Złotówka to kiepska waluta i w dodatku szalenie podatna na wszelkie regulacje niezbyt odpowiedzialnego rządu. Bardzo rozsądne jest trzymanie części zgromadzonego kapitału w walucie obcej: dolarach, euro, franku czy nawet w kryptowalucie. Rozsądnym i zapobiegliwym warto polecić franka szwajcarskiego. Szwajcaria to mały kraj, który przez wiele lat swojej historii niejednokrotnie udowodnił, że mieszkają w nim i rządzą nim mądrzy ludzie, którzy w dodatku są uzależnieni od posiadania pieniędzy. Rozsądni obywatele nie pozwalają sobie na niszczenie swojego status zamożnych i rozważnych, dlatego po tej walucie raczej nie należy spodziewać się większych zawirowań.


Obligacje skarbowe indeksowane inflacją


Tak, na rynku funkcjonuje taki pozornie stabilny i opłacalny produkt. Obligacje gwarantowane są przez państwo, a więc jeśli mamy zaufanie do naszych radzących raczej nie musimy się spodziewać, że obligacje nie zostaną wykupione. Tyle tylko, że nazwa może być nieco myląca, bo owszem obligacje oprocentowane są w sposób inflacja + niewielki grosz odsetek, tyle tylko, że do obliczeń brana jest pod uwagę inflacja sprzed praktycznie dwóch lat. W pierwszym roku oprocentowanie jest stale i w tej chwili zdecydowanie niższe niż inflacja, a w 2022 roku do obliczeń zostanie wykorzystana oficjalna inflacja podana przez GUS, ale ta, która była w 2020 roku. Znaczące przyspieszenie inflacji może więc oznaczać stratę.


Alternatywy


Inwestycje alternatywne to przede wszystkim wspaniała przygoda. Zabawa ze sztuką, samochodami, antykami czy winem, potrafi być fascynująca. Może okazać się, że poznamy mnóstwo ciekawych ludzi i zyskamy nową interesującą wiedzę. Rzecz jasna, przynajmniej na początku zupełnie nie warto inwestować w coś, o czym nie mamy pojęcia. Z czasem natomiast może okazać się, że tak wciągniemy się w inwestowanie, że stanie się ona naszym hobby i wcale nie będziemy mieli ochoty na pozbycie się czegokolwiek z naszej kolekcji.

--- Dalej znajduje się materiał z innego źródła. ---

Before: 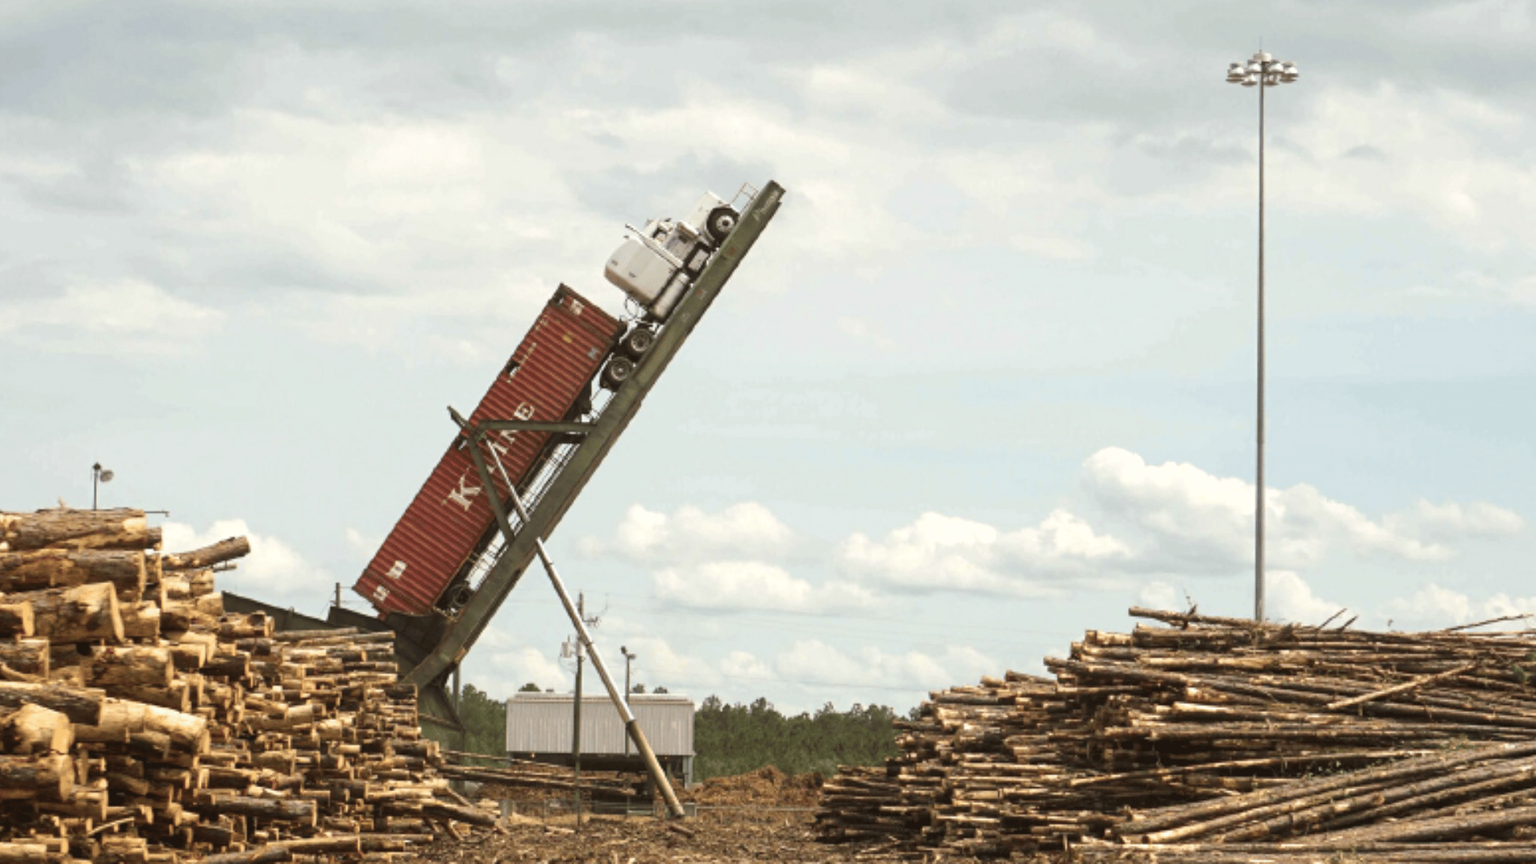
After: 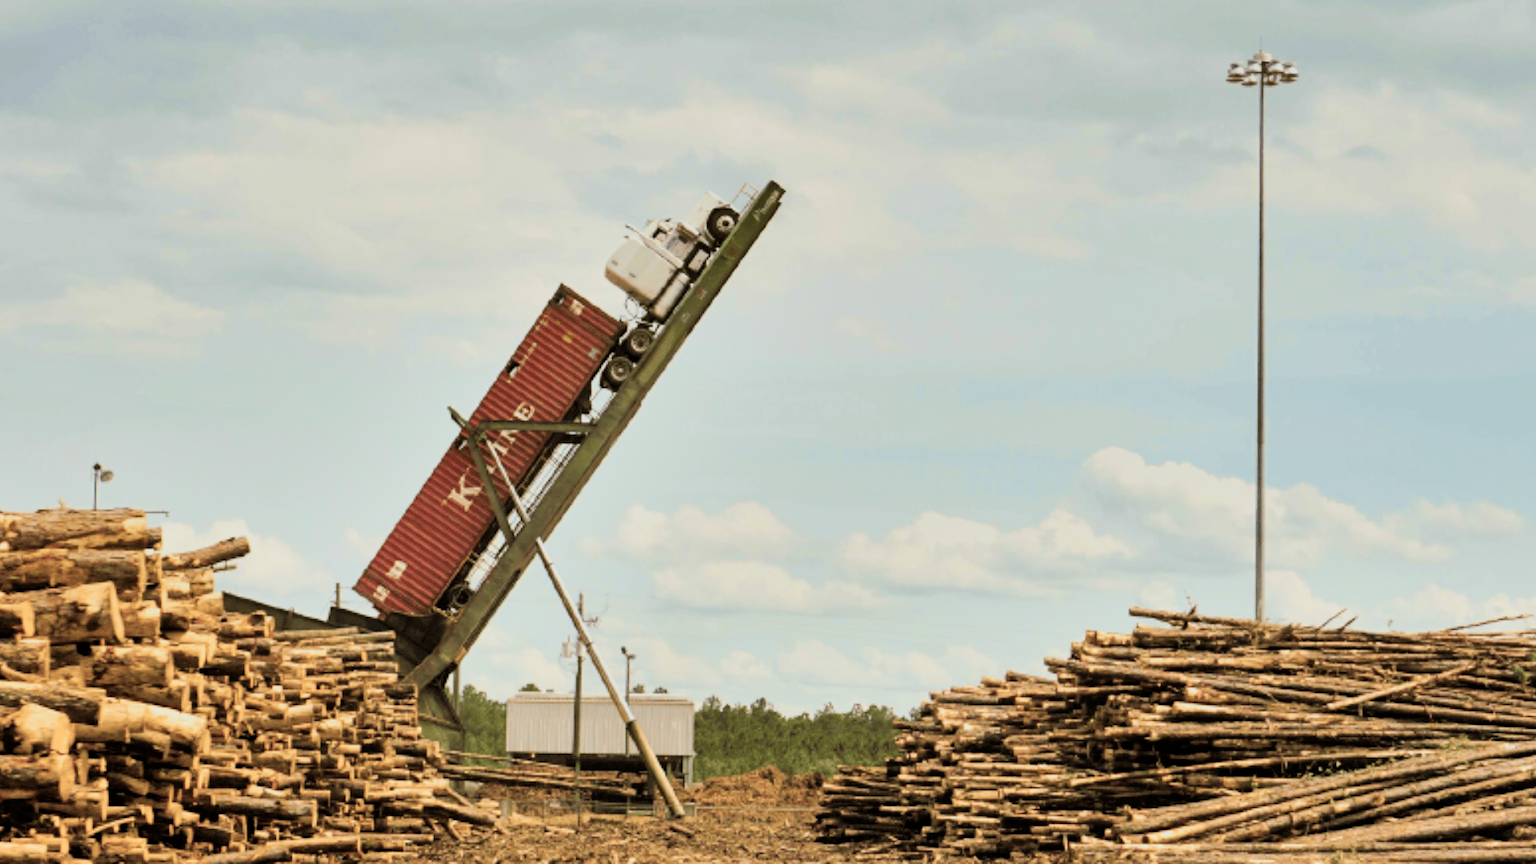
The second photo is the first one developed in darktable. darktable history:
shadows and highlights: soften with gaussian
velvia: strength 45.1%
contrast brightness saturation: saturation 0.103
exposure: black level correction 0, exposure 0.701 EV, compensate highlight preservation false
filmic rgb: black relative exposure -4.08 EV, white relative exposure 5.12 EV, hardness 2.1, contrast 1.176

Słowo klucz – dywersyfikacja


Niezależnie od tego, na jaki sposób lokowania oszczędności się zdecydujemy, nie zapominajmy, że inwestowanie zawsze wiąże się z ryzykiem. Podstawa to w tym przypadku dywersyfikacja. Nigdy nie lokujmy wszystkiego, co mamy w jednej inwestycji, bo po prostu ryzyko jest zbyt duże. Jeśli podzielimy nasz kapitał i za część kupimy złoto, za część dzieło sztuki, a niewielki procent zainwestujemy w walutę, znacząco zwiększymy swoje szanse na zysk. Po prostu, tracąc na jednej inwestycji, zyskamy na innej i bilans zysków i strat się zrównoważy.